Burial insurance can be a suitable option for people that are interested in simply covering costs related to their final arrangements (who may not have adequate savings), although the funds can be used by beneficiaries for whatever needs arise.
The costs for burial insurance, or premiums, can be higher than other options because there aren’t many qualifications, and the average is around $45 a month for a $10,000 policy, which depends primarily on age and gender.
Can Burial Insurance Be Cancelled?
People who buy a burial insurance policy are generally seniors on a tight budget and may not be “healthy.” Let’s say, though, that you purchase a policy and your health improves. You expect to live longer now. In that case, can you cancel your policy because you changed your mind?
While we’d hate to see you do this, you generally have the option to surrender or cancel your policy. Some carriers sell burial policies that include a “surrender period” — allowing you to cancel the policy with minimal impact. Canceling burial insurance could come with financial implications, and there may be other options available.
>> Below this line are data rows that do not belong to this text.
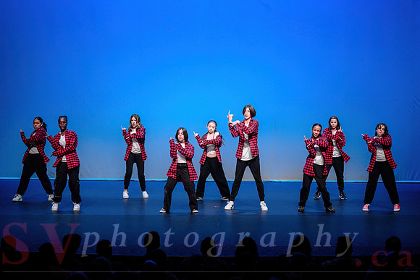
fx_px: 1049
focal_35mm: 90
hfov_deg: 22.6
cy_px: 133
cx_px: 221
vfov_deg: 15.2
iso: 1250
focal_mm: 85
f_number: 2.8
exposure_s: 1/400
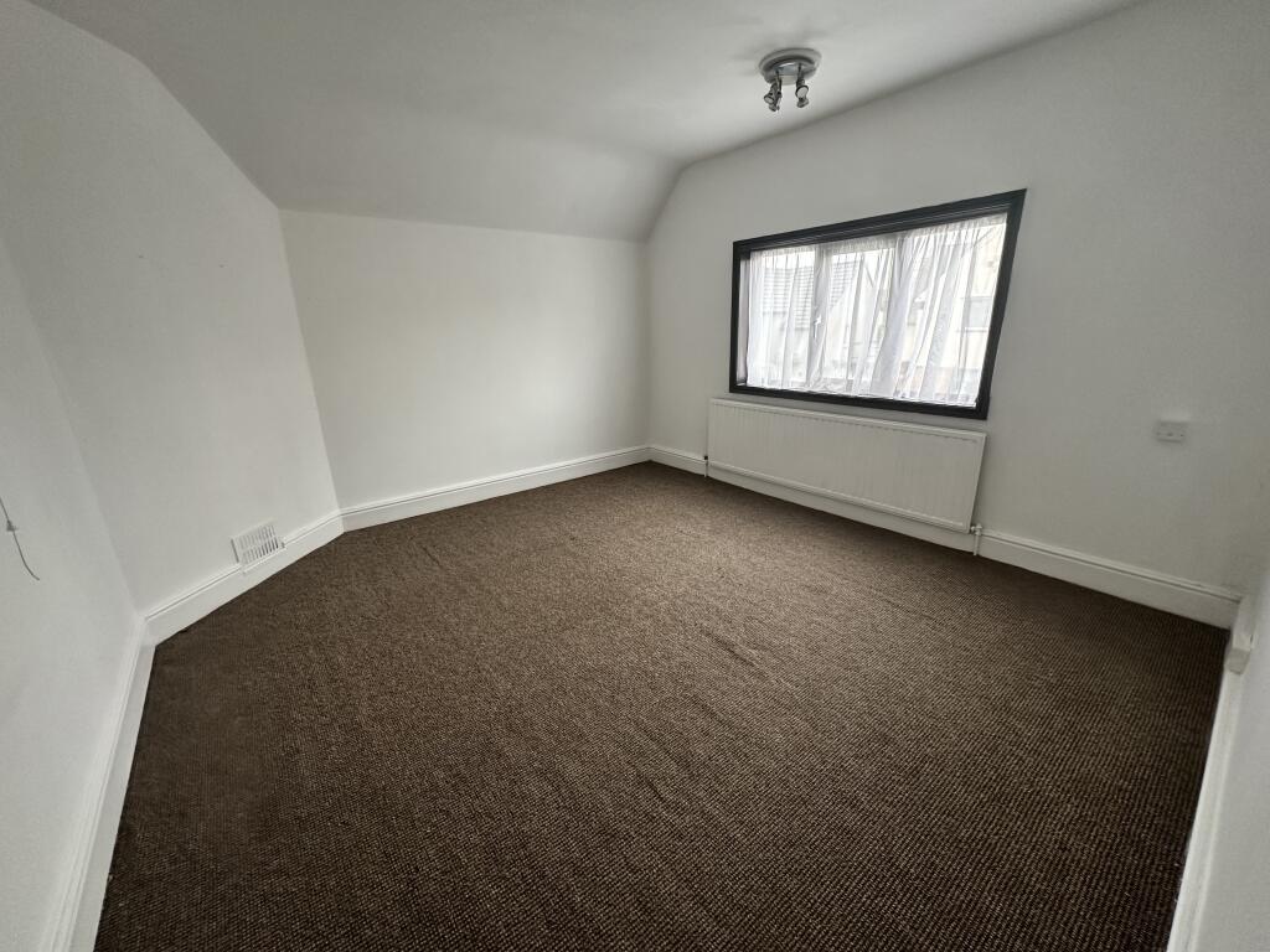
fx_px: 514
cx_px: 635
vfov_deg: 85.7
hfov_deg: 102.1
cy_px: 476
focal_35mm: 14
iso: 250
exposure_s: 1/50
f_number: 2.2
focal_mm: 2.22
Consider the money you paid in premiums that would basically go to waste…
Implications of Canceling Burial Insurance
Canceling burial insurance can come with some minor consequences that you should be aware of before purchasing a policy. Based on how the insurance works and is funded (i.e. with premiums, investing the premiums, etc.), insurance companies are often not able to return 100% of the funds if the policy is canceled. Besides, companies may charge fees for canceling.
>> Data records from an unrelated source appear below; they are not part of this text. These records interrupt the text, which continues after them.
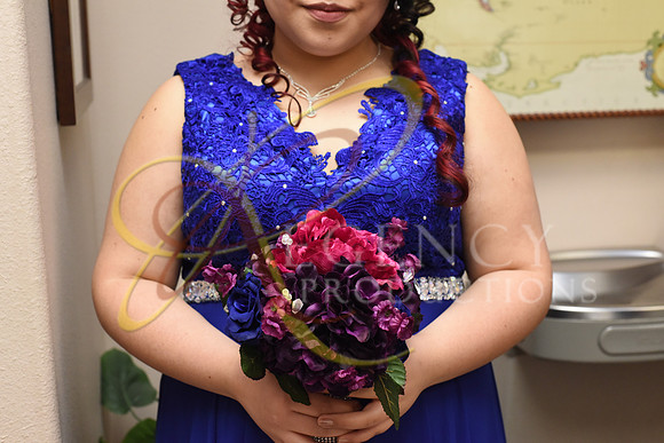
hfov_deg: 39.6
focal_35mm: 50
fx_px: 922
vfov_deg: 27.0
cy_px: 222
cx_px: 332
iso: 3200
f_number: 7.1
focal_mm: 50
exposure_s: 1/125
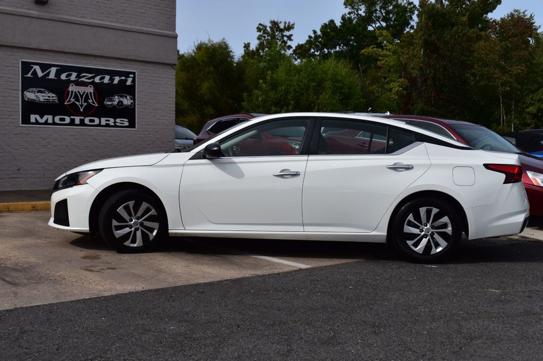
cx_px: 272
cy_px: 180
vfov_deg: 30.8
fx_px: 656
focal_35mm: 44
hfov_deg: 45.0
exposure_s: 1/640
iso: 200
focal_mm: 29
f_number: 11
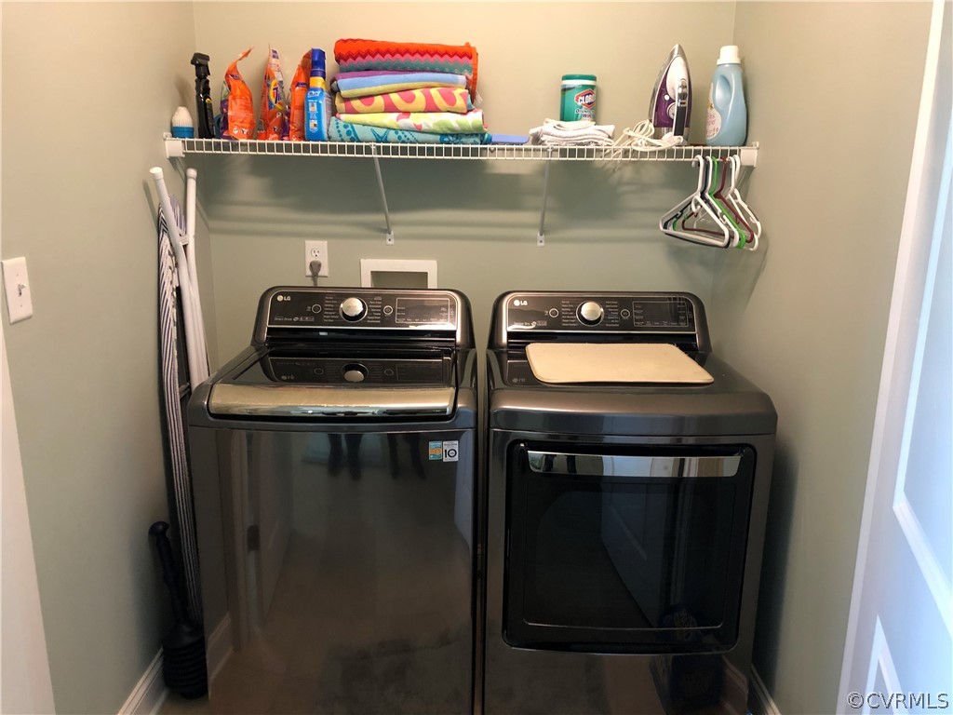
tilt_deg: -12.8
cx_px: 476
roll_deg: -0.6
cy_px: 358
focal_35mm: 28
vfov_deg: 49.7
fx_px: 771
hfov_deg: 63.4
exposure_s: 1/12
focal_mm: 3.99
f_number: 1.8
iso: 100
Overall, people could pay a certain amount and then get less back if they cancel. Besides canceling burial insurance, there could be other options available to get out of your policy. Sometimes you see people who are able to sell the insurance and turn it into a life settlement, which could offer more benefits than simply canceling.
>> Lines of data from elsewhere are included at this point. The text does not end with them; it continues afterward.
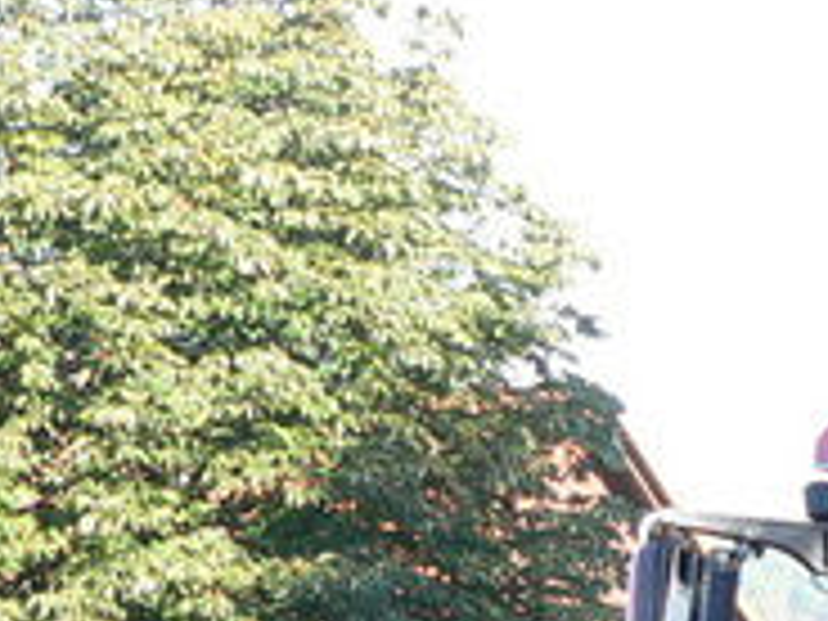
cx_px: 1494
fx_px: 7583
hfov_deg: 6.1
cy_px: 1184
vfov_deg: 4.6
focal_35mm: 317
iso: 80
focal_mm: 12.1
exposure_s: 1/125
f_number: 3.7
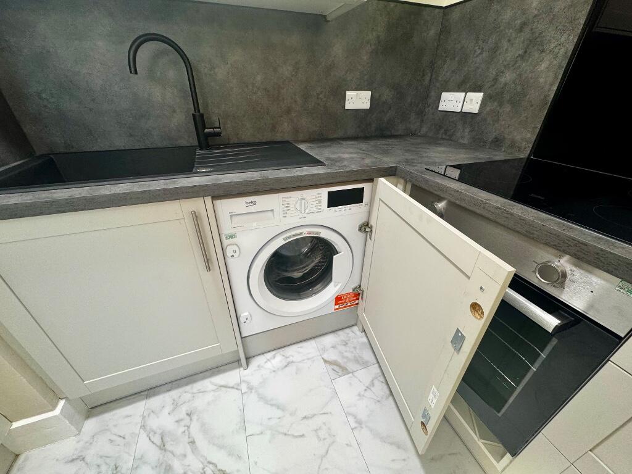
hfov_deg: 102.1
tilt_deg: -30.0
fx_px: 256
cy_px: 237
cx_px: 316
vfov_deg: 85.7
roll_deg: -0.2
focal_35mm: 14
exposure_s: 1/50
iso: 200
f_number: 2.2
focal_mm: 2.22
Burial insurance is a type of whole life insurance that people cannot outlive — so funds should be available once the policy owner dies. It does not include as detailed of an application process as other options so most should be able to obtain a burial insurance policy, assuming they can pay. With that said, it’s not necessarily the cheapest option available for those trying to ensure their loved ones have less of a financial burden when they pass.